Ketegangan semakin kuat ketika nilai konsesi tambang yang diberikan negara kepada PBNU mencapai luasan sekitar 26.000 hektare dengan nilai ekonomi ditaksir hingga ratusan triliun rupiah sehingga membuka peluang berbagai kepentingan untuk masuk.
Situasi ini diperparah oleh kabar adanya kesepakatan awal dari sejumlah pihak dengan calon operator tambang dari pihak BT yang disebut-sebut melibatkan aliran dana miliaran rupiah dan komitmen politik sebelum pemerintahan baru terbentuk.
Di tengah perubahan dinamika itu, Gus Yahya disebut mengambil langkah tegas dengan menyampaikan bahwa pengelolaan tambang harus selaras dengan restu Presiden Prabowo Subianto sebagai pemegang mandat tertinggi negara.
Sementara itu, Gus Ipul dinilai memilih mempertahankan investor lama yang sudah menjalin kerja sama sejak era pemerintahan sebelumnya.
Ketidaksinkronan ini kemudian memunculkan isu pengelolaan tambang sebagai sumber friksi yang menjalar hingga pada dugaan manuver internal, mulai dari pembentukan aliansi politik hingga kabar adanya tekanan eksternal.
Mantan Menko Polhukam Mahfud MD bahkan menguatkan bahwa persoalan inti dari polemik ini memang berkaitan langsung dengan pengelolaan tambang antara dua kubu yang memiliki pilihan berbeda.

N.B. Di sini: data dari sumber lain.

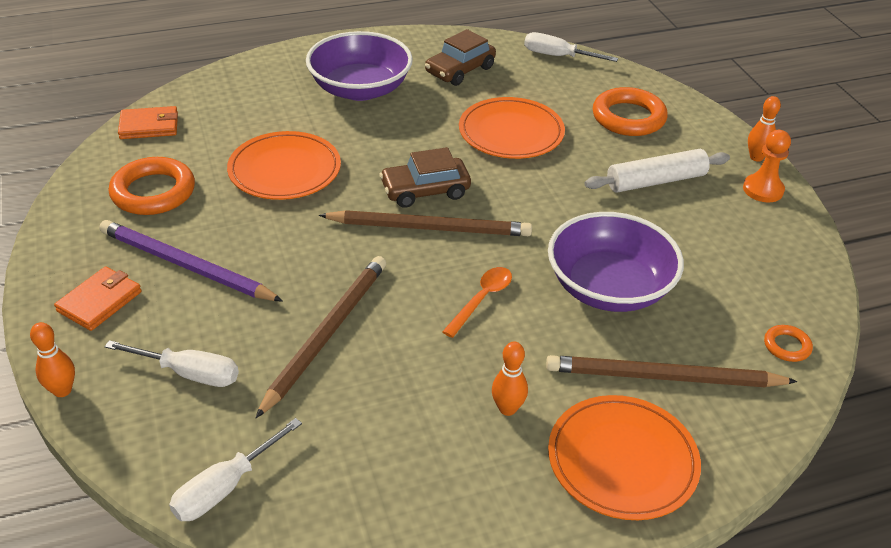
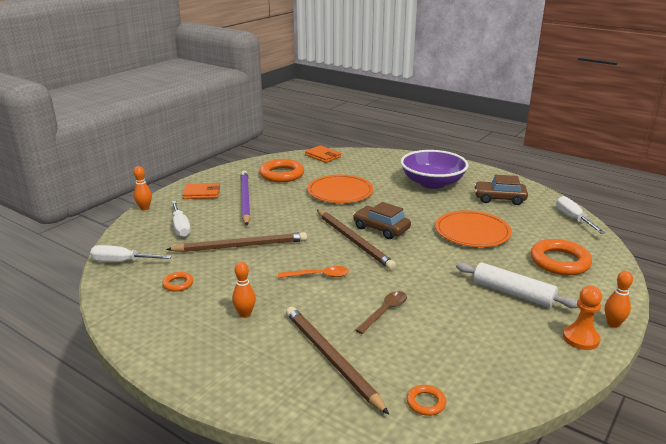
camera: 55 degrees right, 15 degrees down
(364, 445) = (178, 284): none -> orange ring
(609, 287) = (385, 311): purple bowl -> brown spoon
(622, 460) = (244, 367): orange plate -> none

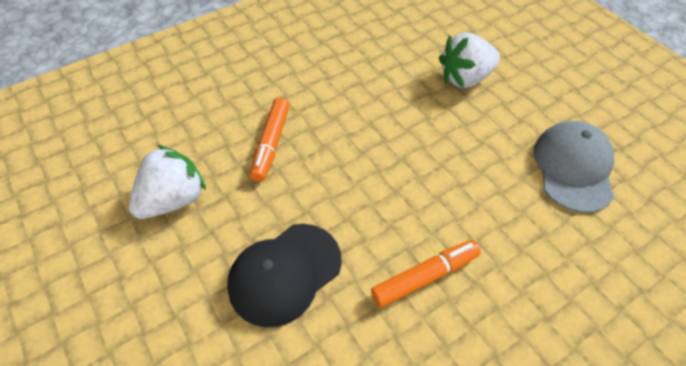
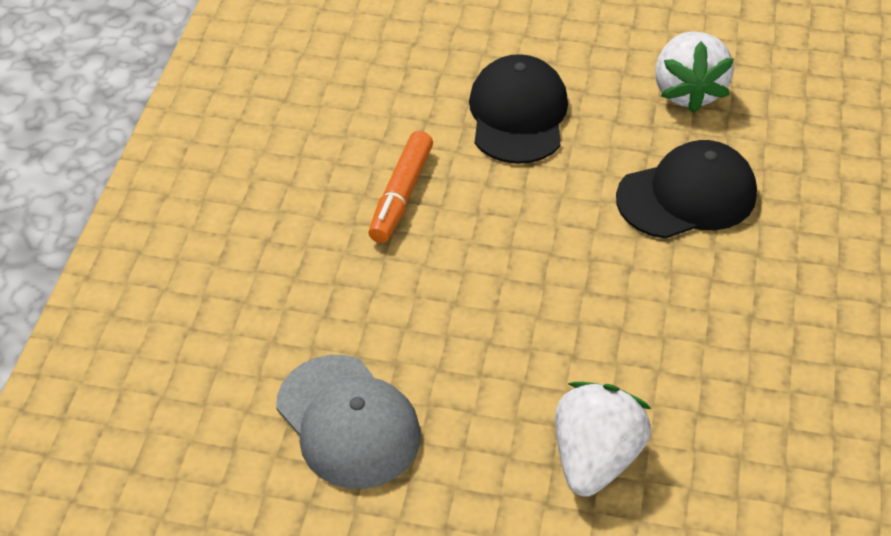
camera: 135 degrees right, 5 degrees down
(271, 144) = (687, 196): orange marker -> black cap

Di tengah memanasnya situasi, Katib Aam Syuriyah PBNU periode 2010–2015, KH Malik Madani, mengusulkan solusi dengan mengembalikan konsesi tambang kepada negara karena menilai kemudaratan yang muncul lebih besar dibandingkan manfaatnya bagi jam’iyyah.
Di saat bersamaan, sejumlah warga Nahdliyyin mulai menyuarakan keprihatinan karena konflik internal dinilai tidak mencerminkan tujuan besar organisasi yang sejak awal didirikan untuk kepentingan umat.
Harapan muncul agar PBNU kembali fokus pada agenda keumatan dan memperkuat peran sosial serta keagamaan tanpa terjebak dalam tarik-menarik kepentingan ekonomi dari pengelolaan sumber daya alam.